The study cohort comprised 295 patients who underwent either SAVR (n = 156) or TAVR (n = 139). The mean preoperative Society of Thoracic Surgeons mortality risk score was 4.7%. Preoperative computed tomography (CT) scans were used to calculate gender-standardized total psoas area (TPA), as a validated measure of sarcopenia.
For the entire cohort, independent predictors of a composite measure of 30-day death, stroke, renal failure, prolonged ventilation, and deep wound infection included preoperative STS major morbidity and mortality risk score (odds ratio [OR], 91.1; P = .02) and TPA (OR, 0.5; P = .024). Two-year survival was 85.7% in patients with sarcopenia, compared with 93.8% in patients without sarcopenia (P = .02). Independent predictors of late survival included TPA (hazard ratio, 0.47; P = .02). Male sex (OR, 0.52; P = .04) and TPA (OR, 0.6; P = .001) were predictive of high resource utilization. A separate analysis by treatment group found that TPA predicted high resource utilization after SAVR (OR, 0.4; P < .001), but not after TAVR (P = .66).
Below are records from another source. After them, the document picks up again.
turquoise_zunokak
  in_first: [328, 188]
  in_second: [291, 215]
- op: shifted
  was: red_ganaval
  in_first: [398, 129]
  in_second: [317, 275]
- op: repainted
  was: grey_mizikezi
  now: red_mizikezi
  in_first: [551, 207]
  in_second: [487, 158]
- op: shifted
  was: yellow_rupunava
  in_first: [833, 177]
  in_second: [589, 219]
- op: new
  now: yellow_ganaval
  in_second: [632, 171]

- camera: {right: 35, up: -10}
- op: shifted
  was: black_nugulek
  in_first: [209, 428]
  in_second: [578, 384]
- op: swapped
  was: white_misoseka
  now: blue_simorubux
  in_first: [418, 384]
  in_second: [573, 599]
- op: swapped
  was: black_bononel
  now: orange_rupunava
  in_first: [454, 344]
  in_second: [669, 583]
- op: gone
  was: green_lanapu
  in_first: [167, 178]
CT scan-derived measurement of TPA as an objective frailty assessment tool predicts early morbidity and mortality, high resource utilization, and late survival after treatment for aortic stenosis. The correlation observed between sarcopenia and resource utilization after SAVR versus TAVR suggests that this simple and reproducible risk assessment tool also may help identify those patients who will derive optimal benefit from catheter-based therapy.